The key reason appears to be Avon Senator Sherrod Brown, who has been receptive to the group’s issues before. For one thing, he showed his openness to grassroots-level farm and food issues last summer when he convened a roundtable at Community Greenhouse Partners at East 67th and Superior.
At Food and Water Watch’s Garden Under Glass promo appearance last week at the Galleria, they urged folks to call Brown themselves.
“We want people to thank Senator Brown for what he’s done in the past to support us, and to urge him to introduce rules that would prevent the mega-monopolies we have now — especially poultry-raising and meat-packing,” says Lebholz.
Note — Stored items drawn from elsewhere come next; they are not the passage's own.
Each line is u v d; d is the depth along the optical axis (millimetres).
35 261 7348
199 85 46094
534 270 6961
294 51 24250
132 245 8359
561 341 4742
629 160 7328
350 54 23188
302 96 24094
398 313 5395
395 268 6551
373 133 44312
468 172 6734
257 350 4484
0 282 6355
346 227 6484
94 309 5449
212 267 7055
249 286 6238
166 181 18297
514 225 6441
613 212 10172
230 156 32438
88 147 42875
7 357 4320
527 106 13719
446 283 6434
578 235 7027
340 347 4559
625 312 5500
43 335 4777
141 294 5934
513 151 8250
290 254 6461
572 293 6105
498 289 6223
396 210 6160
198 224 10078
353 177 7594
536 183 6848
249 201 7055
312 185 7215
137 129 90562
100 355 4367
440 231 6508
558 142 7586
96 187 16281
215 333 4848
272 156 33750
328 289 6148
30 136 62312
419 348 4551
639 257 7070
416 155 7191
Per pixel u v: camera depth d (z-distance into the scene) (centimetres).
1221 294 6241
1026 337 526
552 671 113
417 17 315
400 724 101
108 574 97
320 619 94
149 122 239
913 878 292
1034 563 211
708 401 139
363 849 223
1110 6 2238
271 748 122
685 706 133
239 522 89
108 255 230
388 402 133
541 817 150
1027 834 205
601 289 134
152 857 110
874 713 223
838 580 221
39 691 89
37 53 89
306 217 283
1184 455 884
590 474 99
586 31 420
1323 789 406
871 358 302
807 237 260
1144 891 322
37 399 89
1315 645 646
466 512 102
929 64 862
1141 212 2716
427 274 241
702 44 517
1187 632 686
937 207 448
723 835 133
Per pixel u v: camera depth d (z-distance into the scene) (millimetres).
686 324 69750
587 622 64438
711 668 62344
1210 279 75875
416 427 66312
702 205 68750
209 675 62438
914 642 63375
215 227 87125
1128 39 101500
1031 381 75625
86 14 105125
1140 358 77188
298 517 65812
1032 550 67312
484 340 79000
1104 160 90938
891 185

But Brown isn’t the only player to be bagged in the Forest City: Congresswoman Marcia Fudge serves on the House Agriculture Committee, and if Toledo Congresswoman Marcy Kaptur wins the March 6 primary over Dennis Kucinich, she’ll land a seat on the agriculture subcommittee of the House Appropriations Committee.
So rest easy, humble residents: If Cleveland devolves into windswept farmland again, it will already have big guns in Washington.